The dogs in general seem to handle the journey better than we do, perhaps b
ecause they're free of the deeper implications of each call. But no mistake, they are intensely aware of the job they are heading to. Some dogs take the travel a little harder than others, the adrenaline rushing straight to their digestive systems, resulting in nausea or diarrhea, or both, conditions they seem to shake off once on-site.
A handler acquaintance from another team once told me the story of his first dog, a chocolate-kiss-colored Lab, who would lie quietly in his crate on the way to training, but behaved differently on his way to searches, where he would stand in his crate and nuzzle the catch that latched the door shut—repetitively, rhythmically, bang-bang-bang —so much so that sometimes he emerged from his crate with the skin of his muzzle rubbed bare and bloody. By the time he retired, the old Lab, a veteran of many searches, had a callous on his nose. How did he know? the handler still wonders. Why did he only bang the crate on callouts? The gear was the same, the crate was the same, the car was the same. The only difference was the beep of the handler's cell phone and his own hasty motions to get them out the door. And of course, we both hazard, the changed scent from a human who just got a biochemical jump-start in the middle of the night.
Some searches are short.
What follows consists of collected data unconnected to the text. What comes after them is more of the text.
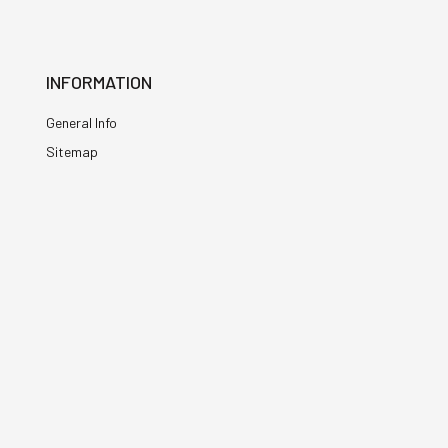
INFORMATION
General Info
Sitemap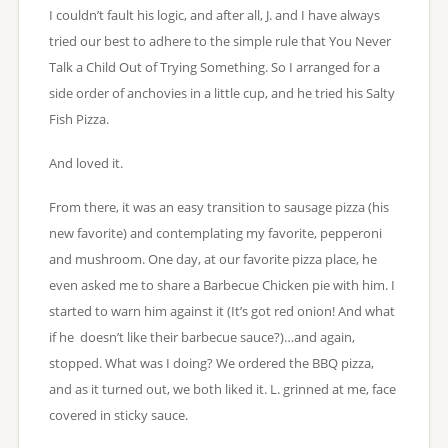
I couldn’t fault his logic, and after all, J. and I have always
tried our best to adhere to the simple rule that You Never
Talk a Child Out of Trying Something. So I arranged for a
side order of anchovies in a little cup, and he tried his Salty
Fish Pizza.
And loved it.
From there, it was an easy transition to sausage pizza (his
new favorite) and contemplating my favorite, pepperoni
and mushroom. One day, at our favorite pizza place, he
even asked me to share a Barbecue Chicken pie with him. I
started to warn him against it (It’s got red onion! And what
if he doesn’t like their barbecue sauce?)…and again,
stopped. What was I doing? We ordered the BBQ pizza,
and as it turned out, we both liked it. L. grinned at me, face
covered in sticky sauce.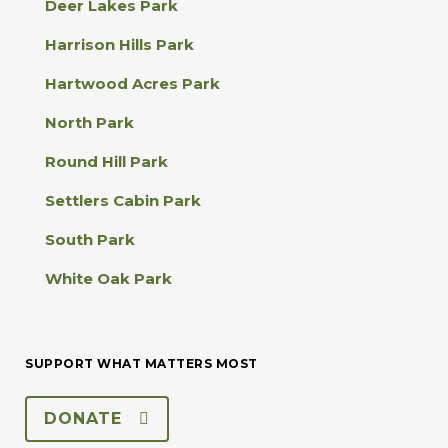
Deer Lakes Park
c
t
Harrison Hills Park
U
s
Hartwood Acres Park
e
.
North Park
P
l
Round Hill Park
e
a
Settlers Cabin Park
s
e
South Park
l
e
White Oak Park
a
v
e
t
SUPPORT WHAT MATTERS MOST
h
i
s
DONATE
f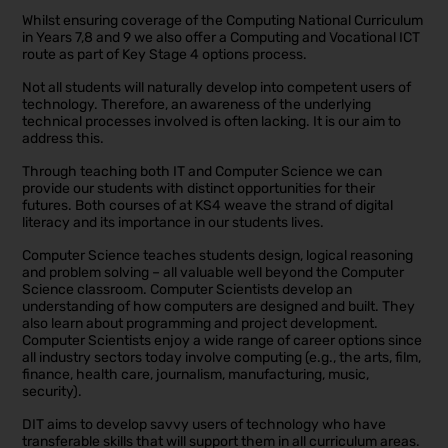
Whilst ensuring coverage of the Computing National Curriculum
in Years 7,8 and 9 we also offer a Computing and Vocational ICT
route as part of Key Stage 4 options process.
Not all students will naturally develop into competent users of
technology. Therefore, an awareness of the underlying
technical processes involved is often lacking. It is our aim to
address this.
Through teaching both IT and Computer Science we can
provide our students with distinct opportunities for their
futures. Both courses of at KS4 weave the strand of digital
literacy and its importance in our students lives.
Computer Science teaches students design, logical reasoning
and problem solving – all valuable well beyond the Computer
Science classroom. Computer Scientists develop an
understanding of how computers are designed and built. They
also learn about programming and project development.
Computer Scientists enjoy a wide range of career options since
all industry sectors today involve computing (e.g., the arts, film,
finance, health care, journalism, manufacturing, music,
security).
DIT aims to develop savvy users of technology who have
transferable skills that will support them in all curriculum areas.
We've had a handful of them in the history of our team. Jerry, first to arrive on a morning search for a missing adolescent believed suicidal, was briefed on the boy's description, the chronology of his previous actions and his current disappearance, and the cryptic messages the boy left across the sidewalk, words that could be variously interpreted as a suicide note or an homage to a popular rap song of the day.